• **Raw data**:
━━━━━━
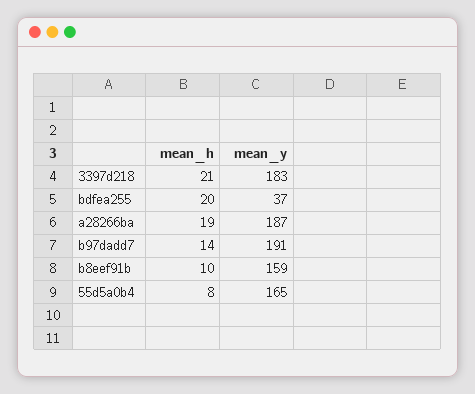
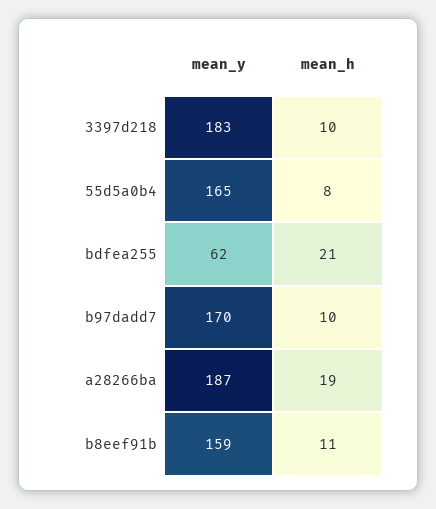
  {
    "mean_h": {
-     "3397d218": 21,
+     "3397d218": 10,
-     "bdfea255": 20,
+     "bdfea255": 21,
      "a28266ba": 19,
-     "b97dadd7": 14,
+     "b97dadd7": 10,
-     "b8eef91b": 10,
+     "b8eef91b": 11,
      "55d5a0b4": 8
    },
    "mean_y": {
      "3397d218": 183,
-     "bdfea255": 37,
+     "bdfea255": 62,
      "a28266ba": 187,
-     "b97dadd7": 191,
+     "b97dadd7": 170,
      "b8eef91b": 159,
      "55d5a0b4": 165
    }
  }

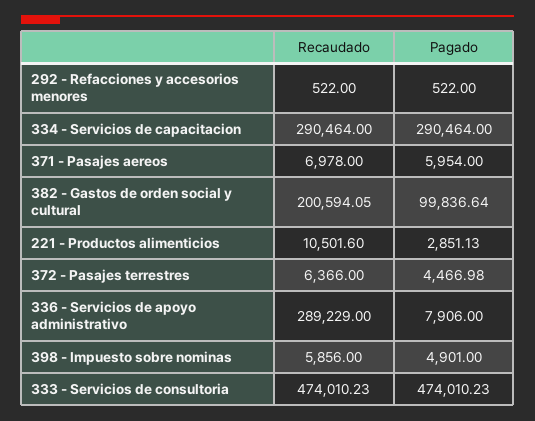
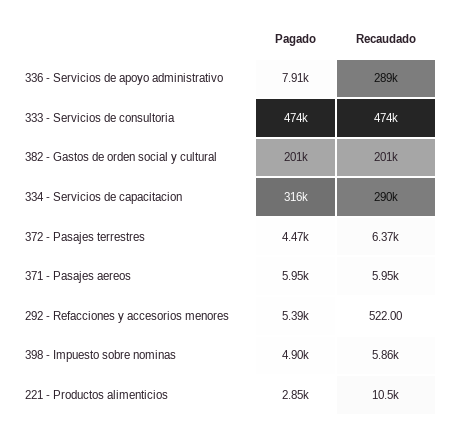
  {
    "Recaudado": {
      "292 - Refacciones y accesorios menores": 522,
      "334 - Servicios de capacitacion": 290464,
-     "371 - Pasajes aereos": 6978,
+     "371 - Pasajes aereos": 5950,
      "382 - Gastos de orden social y cultural": 200594.05,
      "221 - Productos alimenticios": 10501.6,
      "372 - Pasajes terrestres": 6366,
      "336 - Servicios de apoyo administrativo": 289229,
      "398 - Impuesto sobre nominas": 5856,
      "333 - Servicios de consultoria": 474010.23
    },
    "Pagado": {
-     "292 - Refacciones y accesorios menores": 522,
+     "292 - Refacciones y accesorios menores": 5390,
-     "334 - Servicios de capacitacion": 290464,
+     "334 - Servicios de capacitacion": 316000,
      "371 - Pasajes aereos": 5954,
-     "382 - Gastos de orden social y cultural": 99836.64,
+     "382 - Gastos de orden social y cultural": 201000,
      "221 - Productos alimenticios": 2851.13,
      "372 - Pasajes terrestres": 4466.98,
      "336 - Servicios de apoyo administrativo": 7906,
      "398 - Impuesto sobre nominas": 4901,
      "333 - Servicios de consultoria": 474010.23
    }
  }

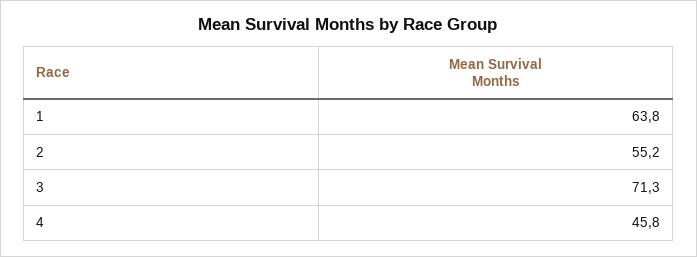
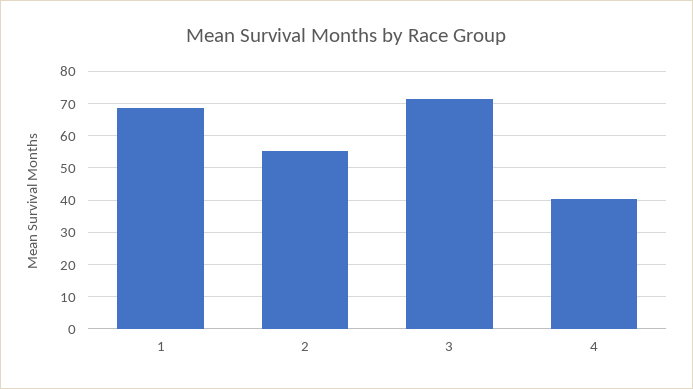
  {
-   "1": 63.8,
+   "1": 68,
    "2": 55.2,
    "3": 71.3,
-   "4": 45.8
+   "4": 40
  }

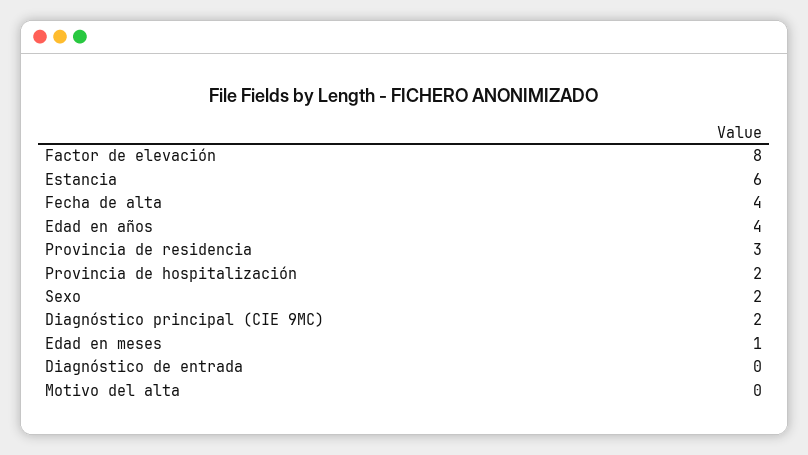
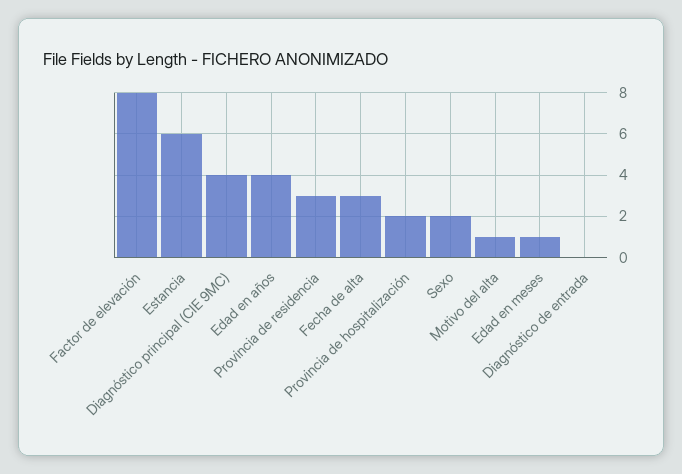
  {
    "Factor de elevación": 8,
    "Estancia": 6,
-   "Fecha de alta": 4,
+   "Fecha de alta": 3,
    "Edad en años": 4,
    "Provincia de residencia": 3,
    "Provincia de hospitalización": 2,
    "Sexo": 2,
-   "Diagnóstico principal (CIE 9MC)": 2,
+   "Diagnóstico principal (CIE 9MC)": 4,
    "Edad en meses": 1,
    "Diagnóstico de entrada": 0,
-   "Motivo del alta": 0
+   "Motivo del alta": 1
  }

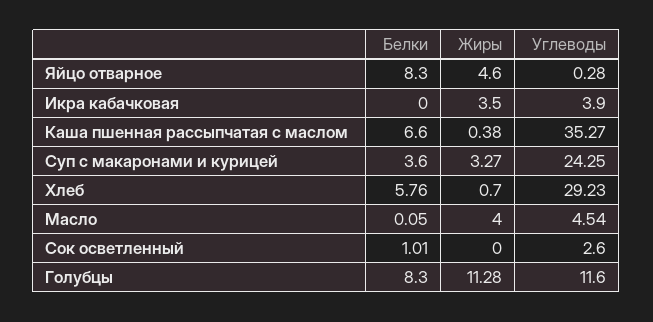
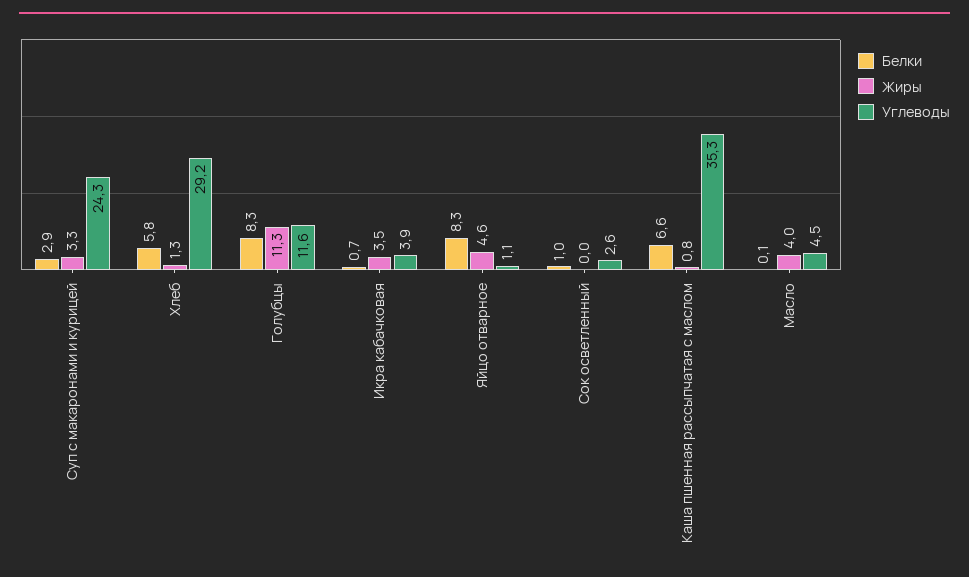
  {
    "Белки": {
      "Яйцо отварное": 8.3,
-     "Икра кабачковая": 0,
+     "Икра кабачковая": 0.7,
      "Каша пшенная рассыпчатая с маслом": 6.6,
-     "Суп с макаронами и курицей": 3.6,
+     "Суп с макаронами и курицей": 2.9,
      "Хлеб": 5.76,
      "Масло": 0.05,
      "Сок осветленный": 1.01,
      "Голубцы": 8.3
    },
    "Жиры": {
      "Яйцо отварное": 4.6,
      "Икра кабачковая": 3.5,
-     "Каша пшенная рассыпчатая с маслом": 0.38,
+     "Каша пшенная рассыпчатая с маслом": 0.8,
      "Суп с макаронами и курицей": 3.27,
-     "Хлеб": 0.7,
+     "Хлеб": 1.3,
      "Масло": 4,
      "Сок осветленный": 0,
      "Голубцы": 11.28
    },
    "Углеводы": {
-     "Яйцо отварное": 0.28,
+     "Яйцо отварное": 1.1,
      "Икра кабачковая": 3.9,
      "Каша пшенная рассыпчатая с маслом": 35.27,
      "Суп с макаронами и курицей": 24.25,
      "Хлеб": 29.23,
      "Масло": 4.54,
      "Сок осветленный": 2.6,
      "Голубцы": 11.6
    }
  }

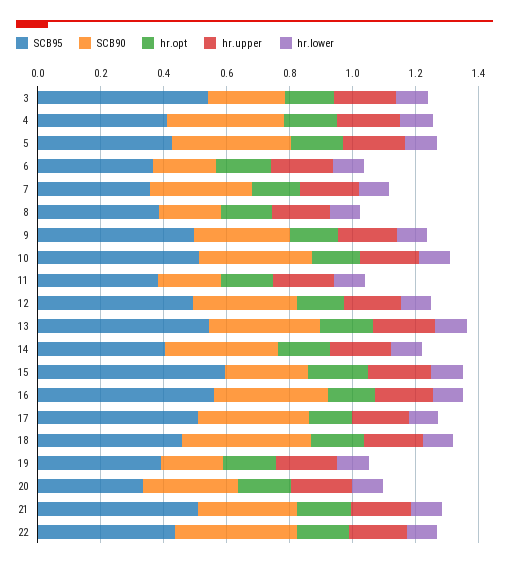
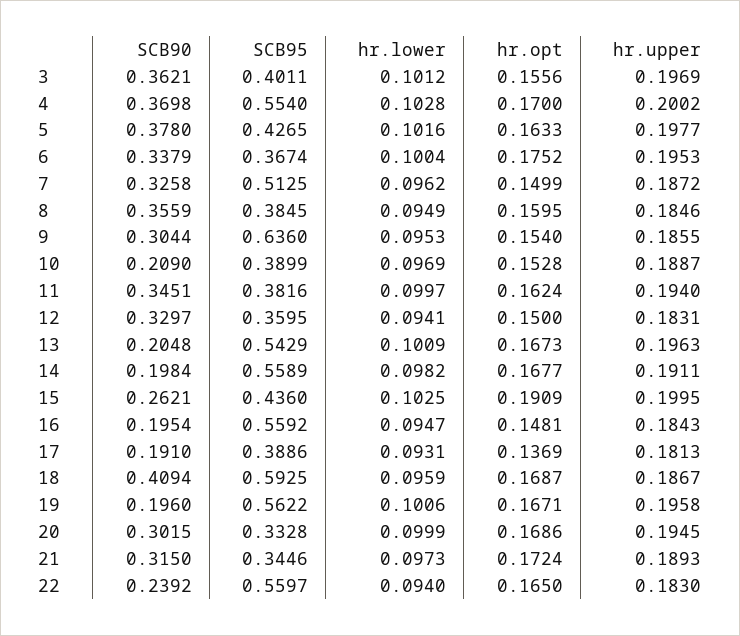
  {
    "SCB95": {
-     "3": 0.55,
+     "3": 0.4011,
-     "4": 0.4,
+     "4": 0.554,
      "5": 0.4265,
      "6": 0.3674,
-     "7": 0.35,
+     "7": 0.5125,
      "8": 0.3845,
-     "9": 0.5,
+     "9": 0.636,
-     "10": 0.5,
+     "10": 0.3899,
      "11": 0.3816,
-     "12": 0.5,
+     "12": 0.3595,
      "13": 0.5429,
-     "14": 0.4,
+     "14": 0.5589,
-     "15": 0.6,
+     "15": 0.436,
      "16": 0.5592,
-     "17": 0.5,
+     "17": 0.3886,
-     "18": 0.45,
+     "18": 0.5925,
-     "19": 0.4,
+     "19": 0.5622,
      "20": 0.3328,
-     "21": 0.5,
+     "21": 0.3446,
-     "22": 0.45
+     "22": 0.5597
    },
    "SCB90": {
-     "3": 0.25,
+     "3": 0.3621,
      "4": 0.3698,
      "5": 0.378,
-     "6": 0.2,
+     "6": 0.3379,
      "7": 0.3258,
-     "8": 0.2,
+     "8": 0.3559,
      "9": 0.3044,
-     "10": 0.35,
+     "10": 0.209,
-     "11": 0.2,
+     "11": 0.3451,
      "12": 0.3297,
-     "13": 0.35,
+     "13": 0.2048,
-     "14": 0.35,
+     "14": 0.1984,
      "15": 0.2621,
-     "16": 0.35,
+     "16": 0.1954,
-     "17": 0.35,
+     "17": 0.191,
      "18": 0.4094,
      "19": 0.196,
      "20": 0.3015,
      "21": 0.315,
-     "22": 0.4
+     "22": 0.2392
    },
    "hr.opt": {
      "3": 0.1556,
      "4": 0.17,
      "5": 0.1633,
      "6": 0.1752,
      "7": 0.1499,
      "8": 0.1595,
      "9": 0.154,
      "10": 0.1528,
      "11": 0.1624,
      "12": 0.15,
      "13": 0.1673,
      "14": 0.1677,
      "15": 0.1909,
      "16": 0.1481,
      "17": 0.1369,
      "18": 0.1687,
      "19": 0.1671,
      "20": 0.1686,
      "21": 0.1724,
      "22": 0.165
    },
    "hr.upper": {
      "3": 0.1969,
      "4": 0.2002,
      "5": 0.1977,
      "6": 0.1953,
      "7": 0.1872,
      "8": 0.1846,
      "9": 0.1855,
      "10": 0.1887,
      "11": 0.194,
      "12": 0.1831,
      "13": 0.1963,
      "14": 0.1911,
      "15": 0.1995,
      "16": 0.1843,
      "17": 0.1813,
      "18": 0.1867,
      "19": 0.1958,
      "20": 0.1945,
      "21": 0.1893,
      "22": 0.183
    },
    "hr.lower": {
      "3": 0.1012,
      "4": 0.1028,
      "5": 0.1016,
      "6": 0.1004,
      "7": 0.0962,
      "8": 0.0949,
      "9": 0.0953,
      "10": 0.0969,
      "11": 0.0997,
      "12": 0.0941,
      "13": 0.1009,
      "14": 0.0982,
      "15": 0.1025,
      "16": 0.0947,
      "17": 0.0931,
      "18": 0.0959,
      "19": 0.1006,
      "20": 0.0999,
      "21": 0.0973,
      "22": 0.094
    }
  }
━━━━━━
• **Directions for this task**:
What is needed is every line of the data above, set down exactly but with the images left out.

• **Solution to this exercise**:
  {
    "mean_h": {
-     "3397d218": 21,
+     "3397d218": 10,
-     "bdfea255": 20,
+     "bdfea255": 21,
      "a28266ba": 19,
-     "b97dadd7": 14,
+     "b97dadd7": 10,
-     "b8eef91b": 10,
+     "b8eef91b": 11,
      "55d5a0b4": 8
    },
    "mean_y": {
      "3397d218": 183,
-     "bdfea255": 37,
+     "bdfea255": 62,
      "a28266ba": 187,
-     "b97dadd7": 191,
+     "b97dadd7": 170,
      "b8eef91b": 159,
      "55d5a0b4": 165
    }
  }

  {
    "Recaudado": {
      "292 - Refacciones y accesorios menores": 522,
      "334 - Servicios de capacitacion": 290464,
-     "371 - Pasajes aereos": 6978,
+     "371 - Pasajes aereos": 5950,
      "382 - Gastos de orden social y cultural": 200594.05,
      "221 - Productos alimenticios": 10501.6,
      "372 - Pasajes terrestres": 6366,
      "336 - Servicios de apoyo administrativo": 289229,
      "398 - Impuesto sobre nominas": 5856,
      "333 - Servicios de consultoria": 474010.23
    },
    "Pagado": {
-     "292 - Refacciones y accesorios menores": 522,
+     "292 - Refacciones y accesorios menores": 5390,
-     "334 - Servicios de capacitacion": 290464,
+     "334 - Servicios de capacitacion": 316000,
      "371 - Pasajes aereos": 5954,
-     "382 - Gastos de orden social y cultural": 99836.64,
+     "382 - Gastos de orden social y cultural": 201000,
      "221 - Productos alimenticios": 2851.13,
      "372 - Pasajes terrestres": 4466.98,
      "336 - Servicios de apoyo administrativo": 7906,
      "398 - Impuesto sobre nominas": 4901,
      "333 - Servicios de consultoria": 474010.23
    }
  }

  {
-   "1": 63.8,
+   "1": 68,
    "2": 55.2,
    "3": 71.3,
-   "4": 45.8
+   "4": 40
  }

  {
    "Factor de elevación": 8,
    "Estancia": 6,
-   "Fecha de alta": 4,
+   "Fecha de alta": 3,
    "Edad en años": 4,
    "Provincia de residencia": 3,
    "Provincia de hospitalización": 2,
    "Sexo": 2,
-   "Diagnóstico principal (CIE 9MC)": 2,
+   "Diagnóstico principal (CIE 9MC)": 4,
    "Edad en meses": 1,
    "Diagnóstico de entrada": 0,
-   "Motivo del alta": 0
+   "Motivo del alta": 1
  }

  {
    "Белки": {
      "Яйцо отварное": 8.3,
-     "Икра кабачковая": 0,
+     "Икра кабачковая": 0.7,
      "Каша пшенная рассыпчатая с маслом": 6.6,
-     "Суп с макаронами и курицей": 3.6,
+     "Суп с макаронами и курицей": 2.9,
      "Хлеб": 5.76,
      "Масло": 0.05,
      "Сок осветленный": 1.01,
      "Голубцы": 8.3
    },
    "Жиры": {
      "Яйцо отварное": 4.6,
      "Икра кабачковая": 3.5,
-     "Каша пшенная рассыпчатая с маслом": 0.38,
+     "Каша пшенная рассыпчатая с маслом": 0.8,
      "Суп с макаронами и курицей": 3.27,
-     "Хлеб": 0.7,
+     "Хлеб": 1.3,
      "Масло": 4,
      "Сок осветленный": 0,
      "Голубцы": 11.28
    },
    "Углеводы": {
-     "Яйцо отварное": 0.28,
+     "Яйцо отварное": 1.1,
      "Икра кабачковая": 3.9,
      "Каша пшенная рассыпчатая с маслом": 35.27,
      "Суп с макаронами и курицей": 24.25,
      "Хлеб": 29.23,
      "Масло": 4.54,
      "Сок осветленный": 2.6,
      "Голубцы": 11.6
    }
  }

  {
    "SCB95": {
-     "3": 0.55,
+     "3": 0.4011,
-     "4": 0.4,
+     "4": 0.554,
      "5": 0.4265,
      "6": 0.3674,
-     "7": 0.35,
+     "7": 0.5125,
      "8": 0.3845,
-     "9": 0.5,
+     "9": 0.636,
-     "10": 0.5,
+     "10": 0.3899,
      "11": 0.3816,
-     "12": 0.5,
+     "12": 0.3595,
      "13": 0.5429,
-     "14": 0.4,
+     "14": 0.5589,
-     "15": 0.6,
+     "15": 0.436,
      "16": 0.5592,
-     "17": 0.5,
+     "17": 0.3886,
-     "18": 0.45,
+     "18": 0.5925,
-     "19": 0.4,
+     "19": 0.5622,
      "20": 0.3328,
-     "21": 0.5,
+     "21": 0.3446,
-     "22": 0.45
+     "22": 0.5597
    },
    "SCB90": {
-     "3": 0.25,
+     "3": 0.3621,
      "4": 0.3698,
      "5": 0.378,
-     "6": 0.2,
+     "6": 0.3379,
      "7": 0.3258,
-     "8": 0.2,
+     "8": 0.3559,
      "9": 0.3044,
-     "10": 0.35,
+     "10": 0.209,
-     "11": 0.2,
+     "11": 0.3451,
      "12": 0.3297,
-     "13": 0.35,
+     "13": 0.2048,
-     "14": 0.35,
+     "14": 0.1984,
      "15": 0.2621,
-     "16": 0.35,
+     "16": 0.1954,
-     "17": 0.35,
+     "17": 0.191,
      "18": 0.4094,
      "19": 0.196,
      "20": 0.3015,
      "21": 0.315,
-     "22": 0.4
+     "22": 0.2392
    },
    "hr.opt": {
      "3": 0.1556,
      "4": 0.17,
      "5": 0.1633,
      "6": 0.1752,
      "7": 0.1499,
      "8": 0.1595,
      "9": 0.154,
      "10": 0.1528,
      "11": 0.1624,
      "12": 0.15,
      "13": 0.1673,
      "14": 0.1677,
      "15": 0.1909,
      "16": 0.1481,
      "17": 0.1369,
      "18": 0.1687,
      "19": 0.1671,
      "20": 0.1686,
      "21": 0.1724,
      "22": 0.165
    },
    "hr.upper": {
      "3": 0.1969,
      "4": 0.2002,
      "5": 0.1977,
      "6": 0.1953,
      "7": 0.1872,
      "8": 0.1846,
      "9": 0.1855,
      "10": 0.1887,
      "11": 0.194,
      "12": 0.1831,
      "13": 0.1963,
      "14": 0.1911,
      "15": 0.1995,
      "16": 0.1843,
      "17": 0.1813,
      "18": 0.1867,
      "19": 0.1958,
      "20": 0.1945,
      "21": 0.1893,
      "22": 0.183
    },
    "hr.lower": {
      "3": 0.1012,
      "4": 0.1028,
      "5": 0.1016,
      "6": 0.1004,
      "7": 0.0962,
      "8": 0.0949,
      "9": 0.0953,
      "10": 0.0969,
      "11": 0.0997,
      "12": 0.0941,
      "13": 0.1009,
      "14": 0.0982,
      "15": 0.1025,
      "16": 0.0947,
      "17": 0.0931,
      "18": 0.0959,
      "19": 0.1006,
      "20": 0.0999,
      "21": 0.0973,
      "22": 0.094
    }
  }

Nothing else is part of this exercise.